■ **Dataset content**:
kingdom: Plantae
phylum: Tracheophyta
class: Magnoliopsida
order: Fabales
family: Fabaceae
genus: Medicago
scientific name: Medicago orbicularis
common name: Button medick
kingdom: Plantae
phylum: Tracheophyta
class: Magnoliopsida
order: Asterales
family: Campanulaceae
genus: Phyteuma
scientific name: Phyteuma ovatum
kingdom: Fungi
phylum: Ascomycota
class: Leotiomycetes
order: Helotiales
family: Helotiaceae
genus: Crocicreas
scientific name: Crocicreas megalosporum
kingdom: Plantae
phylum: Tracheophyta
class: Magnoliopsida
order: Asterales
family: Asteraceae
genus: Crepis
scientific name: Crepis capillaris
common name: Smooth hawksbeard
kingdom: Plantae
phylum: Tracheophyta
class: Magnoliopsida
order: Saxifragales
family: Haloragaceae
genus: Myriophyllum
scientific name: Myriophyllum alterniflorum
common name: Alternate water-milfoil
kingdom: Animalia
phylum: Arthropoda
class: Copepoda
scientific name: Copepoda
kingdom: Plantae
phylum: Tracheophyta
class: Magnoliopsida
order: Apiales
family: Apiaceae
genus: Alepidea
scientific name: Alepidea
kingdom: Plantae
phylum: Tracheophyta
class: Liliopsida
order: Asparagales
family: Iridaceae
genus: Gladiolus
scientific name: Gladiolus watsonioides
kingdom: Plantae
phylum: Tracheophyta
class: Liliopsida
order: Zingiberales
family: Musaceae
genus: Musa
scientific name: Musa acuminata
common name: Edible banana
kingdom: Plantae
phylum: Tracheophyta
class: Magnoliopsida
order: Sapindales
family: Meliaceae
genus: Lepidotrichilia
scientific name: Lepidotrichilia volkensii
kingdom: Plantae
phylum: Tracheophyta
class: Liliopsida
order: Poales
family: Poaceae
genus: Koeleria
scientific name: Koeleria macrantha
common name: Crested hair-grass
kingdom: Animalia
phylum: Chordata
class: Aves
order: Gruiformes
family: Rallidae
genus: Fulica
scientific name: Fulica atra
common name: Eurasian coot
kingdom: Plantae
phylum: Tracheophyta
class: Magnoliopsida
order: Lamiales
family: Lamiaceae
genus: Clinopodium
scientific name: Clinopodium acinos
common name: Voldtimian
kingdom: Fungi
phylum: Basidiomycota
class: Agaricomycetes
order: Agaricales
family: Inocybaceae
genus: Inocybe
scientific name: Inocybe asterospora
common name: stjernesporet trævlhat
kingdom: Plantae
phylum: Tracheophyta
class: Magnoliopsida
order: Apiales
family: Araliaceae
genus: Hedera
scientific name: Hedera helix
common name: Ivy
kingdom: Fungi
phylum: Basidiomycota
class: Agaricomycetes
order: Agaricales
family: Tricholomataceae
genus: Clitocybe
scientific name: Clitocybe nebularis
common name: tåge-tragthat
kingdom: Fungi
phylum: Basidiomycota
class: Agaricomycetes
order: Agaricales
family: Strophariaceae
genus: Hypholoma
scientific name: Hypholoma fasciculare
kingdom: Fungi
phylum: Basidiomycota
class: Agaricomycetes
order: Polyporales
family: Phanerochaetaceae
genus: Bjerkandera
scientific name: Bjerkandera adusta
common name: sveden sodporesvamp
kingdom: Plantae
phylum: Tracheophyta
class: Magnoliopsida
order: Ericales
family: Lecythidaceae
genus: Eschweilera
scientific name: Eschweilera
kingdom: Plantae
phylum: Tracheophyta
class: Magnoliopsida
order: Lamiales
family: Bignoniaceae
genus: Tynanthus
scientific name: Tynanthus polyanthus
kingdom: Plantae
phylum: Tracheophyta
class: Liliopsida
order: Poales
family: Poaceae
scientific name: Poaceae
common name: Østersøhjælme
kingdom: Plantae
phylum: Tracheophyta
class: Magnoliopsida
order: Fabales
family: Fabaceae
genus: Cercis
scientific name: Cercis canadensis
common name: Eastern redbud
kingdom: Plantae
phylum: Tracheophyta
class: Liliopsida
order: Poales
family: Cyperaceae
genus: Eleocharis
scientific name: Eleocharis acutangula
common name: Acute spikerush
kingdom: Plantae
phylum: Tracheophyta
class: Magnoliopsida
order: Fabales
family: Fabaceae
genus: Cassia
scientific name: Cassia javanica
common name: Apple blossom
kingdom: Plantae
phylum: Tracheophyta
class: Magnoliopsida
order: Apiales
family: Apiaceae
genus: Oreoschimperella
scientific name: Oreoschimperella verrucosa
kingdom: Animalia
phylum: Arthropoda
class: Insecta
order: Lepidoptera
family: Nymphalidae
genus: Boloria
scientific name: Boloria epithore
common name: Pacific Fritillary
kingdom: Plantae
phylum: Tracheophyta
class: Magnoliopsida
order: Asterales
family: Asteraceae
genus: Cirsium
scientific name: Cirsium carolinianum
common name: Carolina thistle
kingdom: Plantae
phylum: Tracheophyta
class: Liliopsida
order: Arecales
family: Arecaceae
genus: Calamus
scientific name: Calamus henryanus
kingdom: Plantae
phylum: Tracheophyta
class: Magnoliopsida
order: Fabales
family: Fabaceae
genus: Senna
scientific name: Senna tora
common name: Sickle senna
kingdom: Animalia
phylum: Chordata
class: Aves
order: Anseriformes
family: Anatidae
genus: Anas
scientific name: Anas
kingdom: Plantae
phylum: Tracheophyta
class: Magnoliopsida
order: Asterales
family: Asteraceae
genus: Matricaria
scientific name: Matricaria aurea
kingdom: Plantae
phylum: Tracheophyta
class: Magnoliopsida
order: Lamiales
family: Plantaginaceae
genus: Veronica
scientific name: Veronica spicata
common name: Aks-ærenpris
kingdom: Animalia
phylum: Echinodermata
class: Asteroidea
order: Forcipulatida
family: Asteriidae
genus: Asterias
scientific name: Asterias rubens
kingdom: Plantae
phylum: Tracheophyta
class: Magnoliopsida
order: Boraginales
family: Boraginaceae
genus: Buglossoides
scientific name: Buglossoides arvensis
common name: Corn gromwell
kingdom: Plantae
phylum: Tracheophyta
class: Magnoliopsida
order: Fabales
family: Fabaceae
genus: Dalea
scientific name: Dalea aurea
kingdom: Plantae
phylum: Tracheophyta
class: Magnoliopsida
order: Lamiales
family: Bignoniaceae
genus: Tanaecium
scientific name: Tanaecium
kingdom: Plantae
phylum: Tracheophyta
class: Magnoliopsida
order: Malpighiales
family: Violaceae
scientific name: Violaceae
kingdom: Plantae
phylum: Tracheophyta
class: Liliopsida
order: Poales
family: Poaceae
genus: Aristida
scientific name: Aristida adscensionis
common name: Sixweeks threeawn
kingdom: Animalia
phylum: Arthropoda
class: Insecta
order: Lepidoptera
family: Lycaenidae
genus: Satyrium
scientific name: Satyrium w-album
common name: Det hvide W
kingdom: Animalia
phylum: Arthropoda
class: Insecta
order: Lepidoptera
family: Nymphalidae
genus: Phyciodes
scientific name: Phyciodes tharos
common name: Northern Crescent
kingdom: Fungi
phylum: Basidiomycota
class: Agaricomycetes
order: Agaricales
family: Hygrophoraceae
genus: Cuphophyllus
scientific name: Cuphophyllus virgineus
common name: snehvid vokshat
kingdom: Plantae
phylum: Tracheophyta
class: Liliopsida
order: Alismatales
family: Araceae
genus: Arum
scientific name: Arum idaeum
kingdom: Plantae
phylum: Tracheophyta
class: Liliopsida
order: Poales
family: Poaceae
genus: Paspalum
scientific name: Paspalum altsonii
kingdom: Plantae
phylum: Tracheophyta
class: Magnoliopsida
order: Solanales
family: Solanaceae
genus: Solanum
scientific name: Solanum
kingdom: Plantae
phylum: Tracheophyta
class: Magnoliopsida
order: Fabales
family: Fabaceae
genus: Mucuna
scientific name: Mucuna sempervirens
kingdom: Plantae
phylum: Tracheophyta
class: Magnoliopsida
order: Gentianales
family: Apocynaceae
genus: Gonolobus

■ **Your task**:
Reproduce without alteration the lines of the entries above, from the line containing "family: Araliaceae" through the line containing "common name: Sickle senna", with both of those lines included.

■ **Reply to the task**:
family: Araliaceae
genus: Hedera
scientific name: Hedera helix
common name: Ivy
kingdom: Fungi
phylum: Basidiomycota
class: Agaricomycetes
order: Agaricales
family: Tricholomataceae
genus: Clitocybe
scientific name: Clitocybe nebularis
common name: tåge-tragthat
kingdom: Fungi
phylum: Basidiomycota
class: Agaricomycetes
order: Agaricales
family: Strophariaceae
genus: Hypholoma
scientific name: Hypholoma fasciculare
kingdom: Fungi
phylum: Basidiomycota
class: Agaricomycetes
order: Polyporales
family: Phanerochaetaceae
genus: Bjerkandera
scientific name: Bjerkandera adusta
common name: sveden sodporesvamp
kingdom: Plantae
phylum: Tracheophyta
class: Magnoliopsida
order: Ericales
family: Lecythidaceae
genus: Eschweilera
scientific name: Eschweilera
kingdom: Plantae
phylum: Tracheophyta
class: Magnoliopsida
order: Lamiales
family: Bignoniaceae
genus: Tynanthus
scientific name: Tynanthus polyanthus
kingdom: Plantae
phylum: Tracheophyta
class: Liliopsida
order: Poales
family: Poaceae
scientific name: Poaceae
common name: Østersøhjælme
kingdom: Plantae
phylum: Tracheophyta
class: Magnoliopsida
order: Fabales
family: Fabaceae
genus: Cercis
scientific name: Cercis canadensis
common name: Eastern redbud
kingdom: Plantae
phylum: Tracheophyta
class: Liliopsida
order: Poales
family: Cyperaceae
genus: Eleocharis
scientific name: Eleocharis acutangula
common name: Acute spikerush
kingdom: Plantae
phylum: Tracheophyta
class: Magnoliopsida
order: Fabales
family: Fabaceae
genus: Cassia
scientific name: Cassia javanica
common name: Apple blossom
kingdom: Plantae
phylum: Tracheophyta
class: Magnoliopsida
order: Apiales
family: Apiaceae
genus: Oreoschimperella
scientific name: Oreoschimperella verrucosa
kingdom: Animalia
phylum: Arthropoda
class: Insecta
order: Lepidoptera
family: Nymphalidae
genus: Boloria
scientific name: Boloria epithore
common name: Pacific Fritillary
kingdom: Plantae
phylum: Tracheophyta
class: Magnoliopsida
order: Asterales
family: Asteraceae
genus: Cirsium
scientific name: Cirsium carolinianum
common name: Carolina thistle
kingdom: Plantae
phylum: Tracheophyta
class: Liliopsida
order: Arecales
family: Arecaceae
genus: Calamus
scientific name: Calamus henryanus
kingdom: Plantae
phylum: Tracheophyta
class: Magnoliopsida
order: Fabales
family: Fabaceae
genus: Senna
scientific name: Senna tora
common name: Sickle senna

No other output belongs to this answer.